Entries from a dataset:
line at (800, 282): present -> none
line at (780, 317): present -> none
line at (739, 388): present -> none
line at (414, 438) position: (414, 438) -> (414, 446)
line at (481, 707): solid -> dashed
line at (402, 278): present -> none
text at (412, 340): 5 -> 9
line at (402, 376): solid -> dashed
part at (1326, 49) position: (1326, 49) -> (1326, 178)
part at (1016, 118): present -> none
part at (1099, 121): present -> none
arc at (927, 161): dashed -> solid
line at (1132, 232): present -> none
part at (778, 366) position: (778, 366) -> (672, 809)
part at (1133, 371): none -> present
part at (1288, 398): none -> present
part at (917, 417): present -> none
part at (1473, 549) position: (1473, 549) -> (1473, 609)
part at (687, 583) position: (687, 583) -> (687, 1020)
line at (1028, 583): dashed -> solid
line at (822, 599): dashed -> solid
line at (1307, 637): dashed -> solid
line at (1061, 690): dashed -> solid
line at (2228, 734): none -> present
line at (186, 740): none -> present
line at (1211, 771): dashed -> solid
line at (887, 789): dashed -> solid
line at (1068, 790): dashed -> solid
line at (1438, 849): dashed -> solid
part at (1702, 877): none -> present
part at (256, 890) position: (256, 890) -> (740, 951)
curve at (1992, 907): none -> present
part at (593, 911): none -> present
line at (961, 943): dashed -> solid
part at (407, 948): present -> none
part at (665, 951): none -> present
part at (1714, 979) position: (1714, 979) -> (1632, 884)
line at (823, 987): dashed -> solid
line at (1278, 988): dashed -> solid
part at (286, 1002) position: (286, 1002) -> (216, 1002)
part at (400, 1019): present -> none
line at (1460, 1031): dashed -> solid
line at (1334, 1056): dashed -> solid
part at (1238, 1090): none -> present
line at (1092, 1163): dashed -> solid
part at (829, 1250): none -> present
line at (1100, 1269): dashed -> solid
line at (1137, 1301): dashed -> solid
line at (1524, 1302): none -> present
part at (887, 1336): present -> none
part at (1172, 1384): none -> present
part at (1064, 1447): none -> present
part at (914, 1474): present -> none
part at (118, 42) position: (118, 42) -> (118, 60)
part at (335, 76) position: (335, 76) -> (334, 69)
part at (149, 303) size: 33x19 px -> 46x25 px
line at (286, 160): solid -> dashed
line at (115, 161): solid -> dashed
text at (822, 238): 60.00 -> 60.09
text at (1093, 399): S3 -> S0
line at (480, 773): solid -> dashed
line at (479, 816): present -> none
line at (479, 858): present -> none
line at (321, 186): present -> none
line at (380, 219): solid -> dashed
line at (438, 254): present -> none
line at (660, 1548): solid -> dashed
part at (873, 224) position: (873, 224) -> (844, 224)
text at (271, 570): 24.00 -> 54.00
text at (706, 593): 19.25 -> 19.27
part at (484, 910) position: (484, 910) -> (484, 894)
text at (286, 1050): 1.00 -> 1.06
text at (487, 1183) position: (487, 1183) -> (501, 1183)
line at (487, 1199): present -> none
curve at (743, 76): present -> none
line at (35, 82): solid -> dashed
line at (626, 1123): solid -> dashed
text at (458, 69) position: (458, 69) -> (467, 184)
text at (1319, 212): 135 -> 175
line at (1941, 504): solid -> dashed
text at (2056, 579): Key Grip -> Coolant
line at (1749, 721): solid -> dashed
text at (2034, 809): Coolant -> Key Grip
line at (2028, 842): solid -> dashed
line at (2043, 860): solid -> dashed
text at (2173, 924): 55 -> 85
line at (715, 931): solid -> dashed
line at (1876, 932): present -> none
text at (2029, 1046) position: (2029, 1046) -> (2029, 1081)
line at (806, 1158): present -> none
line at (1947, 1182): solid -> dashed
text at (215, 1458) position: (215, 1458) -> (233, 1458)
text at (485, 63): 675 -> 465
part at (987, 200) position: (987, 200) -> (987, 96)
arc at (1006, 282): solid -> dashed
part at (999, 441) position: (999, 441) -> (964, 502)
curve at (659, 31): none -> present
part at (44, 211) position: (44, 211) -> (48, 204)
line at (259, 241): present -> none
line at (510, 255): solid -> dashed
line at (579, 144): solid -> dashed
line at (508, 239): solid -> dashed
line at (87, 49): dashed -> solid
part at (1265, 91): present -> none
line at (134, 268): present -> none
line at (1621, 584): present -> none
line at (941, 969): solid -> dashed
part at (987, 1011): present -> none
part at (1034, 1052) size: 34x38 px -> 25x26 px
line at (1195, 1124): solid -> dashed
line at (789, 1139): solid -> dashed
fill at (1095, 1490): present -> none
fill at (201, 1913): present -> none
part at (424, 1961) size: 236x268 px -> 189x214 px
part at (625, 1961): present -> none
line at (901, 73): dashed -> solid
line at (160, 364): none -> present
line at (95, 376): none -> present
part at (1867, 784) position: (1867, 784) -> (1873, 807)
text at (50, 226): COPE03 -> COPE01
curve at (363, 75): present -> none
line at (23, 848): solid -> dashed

**Goal of the exercise**
Rewrite the items from the first line through the line containing "line at (1132, 232): present -> none", changing "dashed" to "dotted" and leaving everything else the same.

**Result of this task**
line at (800, 282): present -> none
line at (780, 317): present -> none
line at (739, 388): present -> none
line at (414, 438) position: (414, 438) -> (414, 446)
line at (481, 707): solid -> dotted
line at (402, 278): present -> none
text at (412, 340): 5 -> 9
line at (402, 376): solid -> dotted
part at (1326, 49) position: (1326, 49) -> (1326, 178)
part at (1016, 118): present -> none
part at (1099, 121): present -> none
arc at (927, 161): dotted -> solid
line at (1132, 232): present -> none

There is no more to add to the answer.